▶ PROBLEM TO SOLVE: The lines from the start of the records through the one containing "8: (640, 148, 1.59)" are to be transcribed exactly, and nothing else.

━━ GIVEN ENTRIES ━━

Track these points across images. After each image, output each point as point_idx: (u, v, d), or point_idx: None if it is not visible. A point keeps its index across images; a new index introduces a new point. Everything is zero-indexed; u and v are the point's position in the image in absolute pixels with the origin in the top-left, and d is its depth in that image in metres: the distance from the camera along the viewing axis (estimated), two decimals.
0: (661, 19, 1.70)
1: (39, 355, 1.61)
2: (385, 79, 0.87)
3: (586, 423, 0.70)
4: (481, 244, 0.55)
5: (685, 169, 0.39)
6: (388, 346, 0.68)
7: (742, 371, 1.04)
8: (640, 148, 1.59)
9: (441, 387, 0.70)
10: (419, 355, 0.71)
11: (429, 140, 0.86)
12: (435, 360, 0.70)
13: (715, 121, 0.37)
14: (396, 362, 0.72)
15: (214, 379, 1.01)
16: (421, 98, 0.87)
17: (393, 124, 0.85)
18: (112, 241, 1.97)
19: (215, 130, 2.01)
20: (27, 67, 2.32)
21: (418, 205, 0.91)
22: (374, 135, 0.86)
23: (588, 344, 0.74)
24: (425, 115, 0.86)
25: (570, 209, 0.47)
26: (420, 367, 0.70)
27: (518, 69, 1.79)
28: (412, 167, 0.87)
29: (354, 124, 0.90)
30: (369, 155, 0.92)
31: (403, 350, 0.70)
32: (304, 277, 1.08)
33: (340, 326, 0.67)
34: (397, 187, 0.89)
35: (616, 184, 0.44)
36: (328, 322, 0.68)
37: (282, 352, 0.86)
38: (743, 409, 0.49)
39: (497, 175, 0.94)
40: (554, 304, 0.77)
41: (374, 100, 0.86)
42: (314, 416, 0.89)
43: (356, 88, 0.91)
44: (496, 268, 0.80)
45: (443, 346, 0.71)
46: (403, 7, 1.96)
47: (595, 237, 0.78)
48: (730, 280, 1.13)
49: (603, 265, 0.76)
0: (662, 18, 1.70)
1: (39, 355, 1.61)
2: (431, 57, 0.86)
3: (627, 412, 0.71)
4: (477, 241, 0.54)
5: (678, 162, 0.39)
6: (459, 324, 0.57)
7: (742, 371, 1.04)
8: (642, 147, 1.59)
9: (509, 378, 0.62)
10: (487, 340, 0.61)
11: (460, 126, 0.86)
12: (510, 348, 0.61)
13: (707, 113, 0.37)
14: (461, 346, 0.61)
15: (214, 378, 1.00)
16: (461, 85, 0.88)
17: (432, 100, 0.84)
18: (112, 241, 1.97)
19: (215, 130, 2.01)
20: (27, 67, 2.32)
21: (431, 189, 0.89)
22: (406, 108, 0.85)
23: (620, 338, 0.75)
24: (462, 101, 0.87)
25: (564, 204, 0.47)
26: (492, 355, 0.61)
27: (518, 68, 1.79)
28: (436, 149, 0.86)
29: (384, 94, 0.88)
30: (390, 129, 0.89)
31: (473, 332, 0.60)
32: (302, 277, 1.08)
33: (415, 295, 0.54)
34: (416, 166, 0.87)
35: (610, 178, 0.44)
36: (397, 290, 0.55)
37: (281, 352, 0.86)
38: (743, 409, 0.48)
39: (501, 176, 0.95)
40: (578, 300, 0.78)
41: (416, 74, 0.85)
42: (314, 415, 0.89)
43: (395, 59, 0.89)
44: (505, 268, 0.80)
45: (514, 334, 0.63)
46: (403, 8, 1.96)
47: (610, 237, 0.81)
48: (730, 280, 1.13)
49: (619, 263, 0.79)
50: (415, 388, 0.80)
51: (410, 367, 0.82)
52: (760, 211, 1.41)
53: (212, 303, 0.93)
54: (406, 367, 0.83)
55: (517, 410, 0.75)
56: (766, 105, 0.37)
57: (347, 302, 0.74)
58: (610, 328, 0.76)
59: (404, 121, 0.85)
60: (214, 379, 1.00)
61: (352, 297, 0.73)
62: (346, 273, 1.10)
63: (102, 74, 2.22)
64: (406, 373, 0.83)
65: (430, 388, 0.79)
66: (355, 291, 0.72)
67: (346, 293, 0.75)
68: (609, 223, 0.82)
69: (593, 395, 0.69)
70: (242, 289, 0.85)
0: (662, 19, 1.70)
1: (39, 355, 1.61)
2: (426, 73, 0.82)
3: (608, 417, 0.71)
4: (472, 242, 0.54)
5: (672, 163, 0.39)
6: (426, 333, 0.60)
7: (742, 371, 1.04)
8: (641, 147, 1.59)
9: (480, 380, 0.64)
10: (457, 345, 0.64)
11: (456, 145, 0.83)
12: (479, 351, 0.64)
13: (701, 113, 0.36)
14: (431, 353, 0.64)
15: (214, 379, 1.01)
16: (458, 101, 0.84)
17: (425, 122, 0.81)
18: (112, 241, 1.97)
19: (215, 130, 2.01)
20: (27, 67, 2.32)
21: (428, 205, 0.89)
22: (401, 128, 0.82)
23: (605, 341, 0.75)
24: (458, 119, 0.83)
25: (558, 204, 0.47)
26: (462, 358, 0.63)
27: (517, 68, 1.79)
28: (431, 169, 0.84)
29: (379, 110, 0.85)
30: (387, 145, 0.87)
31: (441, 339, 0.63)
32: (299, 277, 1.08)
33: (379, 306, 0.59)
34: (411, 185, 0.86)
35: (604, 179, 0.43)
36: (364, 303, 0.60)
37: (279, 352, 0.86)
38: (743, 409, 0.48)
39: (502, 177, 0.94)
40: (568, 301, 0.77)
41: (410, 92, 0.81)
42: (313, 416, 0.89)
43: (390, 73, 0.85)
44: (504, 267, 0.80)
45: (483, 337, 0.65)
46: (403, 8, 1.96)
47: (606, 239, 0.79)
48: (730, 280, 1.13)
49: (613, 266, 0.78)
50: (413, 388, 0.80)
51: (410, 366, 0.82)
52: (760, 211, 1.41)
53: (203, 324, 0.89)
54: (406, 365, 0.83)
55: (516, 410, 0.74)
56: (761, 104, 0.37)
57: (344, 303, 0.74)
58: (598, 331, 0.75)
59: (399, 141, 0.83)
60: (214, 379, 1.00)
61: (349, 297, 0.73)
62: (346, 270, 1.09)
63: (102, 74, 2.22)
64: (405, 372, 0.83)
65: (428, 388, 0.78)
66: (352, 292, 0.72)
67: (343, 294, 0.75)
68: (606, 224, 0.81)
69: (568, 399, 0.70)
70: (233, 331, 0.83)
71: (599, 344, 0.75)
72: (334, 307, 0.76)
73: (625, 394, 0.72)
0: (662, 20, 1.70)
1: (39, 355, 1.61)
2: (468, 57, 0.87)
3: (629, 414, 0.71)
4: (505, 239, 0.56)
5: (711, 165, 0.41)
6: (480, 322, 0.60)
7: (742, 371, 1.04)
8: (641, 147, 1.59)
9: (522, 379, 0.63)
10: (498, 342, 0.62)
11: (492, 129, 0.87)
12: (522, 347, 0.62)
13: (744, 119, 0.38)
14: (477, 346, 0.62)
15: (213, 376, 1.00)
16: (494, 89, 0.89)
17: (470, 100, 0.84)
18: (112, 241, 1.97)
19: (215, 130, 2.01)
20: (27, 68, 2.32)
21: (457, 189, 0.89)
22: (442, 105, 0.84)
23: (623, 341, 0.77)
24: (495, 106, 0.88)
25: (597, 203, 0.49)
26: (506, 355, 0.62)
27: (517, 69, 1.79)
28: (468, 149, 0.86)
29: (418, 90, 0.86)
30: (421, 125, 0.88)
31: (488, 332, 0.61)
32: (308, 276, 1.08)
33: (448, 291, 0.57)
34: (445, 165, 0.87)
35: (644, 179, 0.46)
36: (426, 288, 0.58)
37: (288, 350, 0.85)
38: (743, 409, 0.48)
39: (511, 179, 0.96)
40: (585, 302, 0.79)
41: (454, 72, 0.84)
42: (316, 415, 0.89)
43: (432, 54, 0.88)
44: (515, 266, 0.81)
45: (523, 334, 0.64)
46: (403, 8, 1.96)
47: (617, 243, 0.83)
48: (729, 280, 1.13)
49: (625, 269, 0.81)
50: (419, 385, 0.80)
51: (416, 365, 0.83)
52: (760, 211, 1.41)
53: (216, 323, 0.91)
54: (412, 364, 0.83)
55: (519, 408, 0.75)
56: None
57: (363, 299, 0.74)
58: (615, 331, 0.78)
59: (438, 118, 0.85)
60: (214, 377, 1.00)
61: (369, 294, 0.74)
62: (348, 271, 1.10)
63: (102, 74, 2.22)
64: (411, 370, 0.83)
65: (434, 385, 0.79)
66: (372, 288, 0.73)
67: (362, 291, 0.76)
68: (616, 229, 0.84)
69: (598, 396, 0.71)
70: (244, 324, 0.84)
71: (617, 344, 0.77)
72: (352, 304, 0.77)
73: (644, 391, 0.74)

━━━

▶ SOLUTION TO THE PROBLEM:
Track these points across images. After each image, output each point as point_idx: (u, v, d), or point_idx: None if it is not visible. A point keeps its index across images; a new index introduces a new point. Everything is zero-indexed; u and v are the point's position in the image in absolute pixels with the origin in the top-left, and d is its depth in that image in metres: the distance from the camera along the viewing axis (estimated), two decimals.
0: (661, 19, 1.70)
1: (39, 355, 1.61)
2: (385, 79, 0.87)
3: (586, 423, 0.70)
4: (481, 244, 0.55)
5: (685, 169, 0.39)
6: (388, 346, 0.68)
7: (742, 371, 1.04)
8: (640, 148, 1.59)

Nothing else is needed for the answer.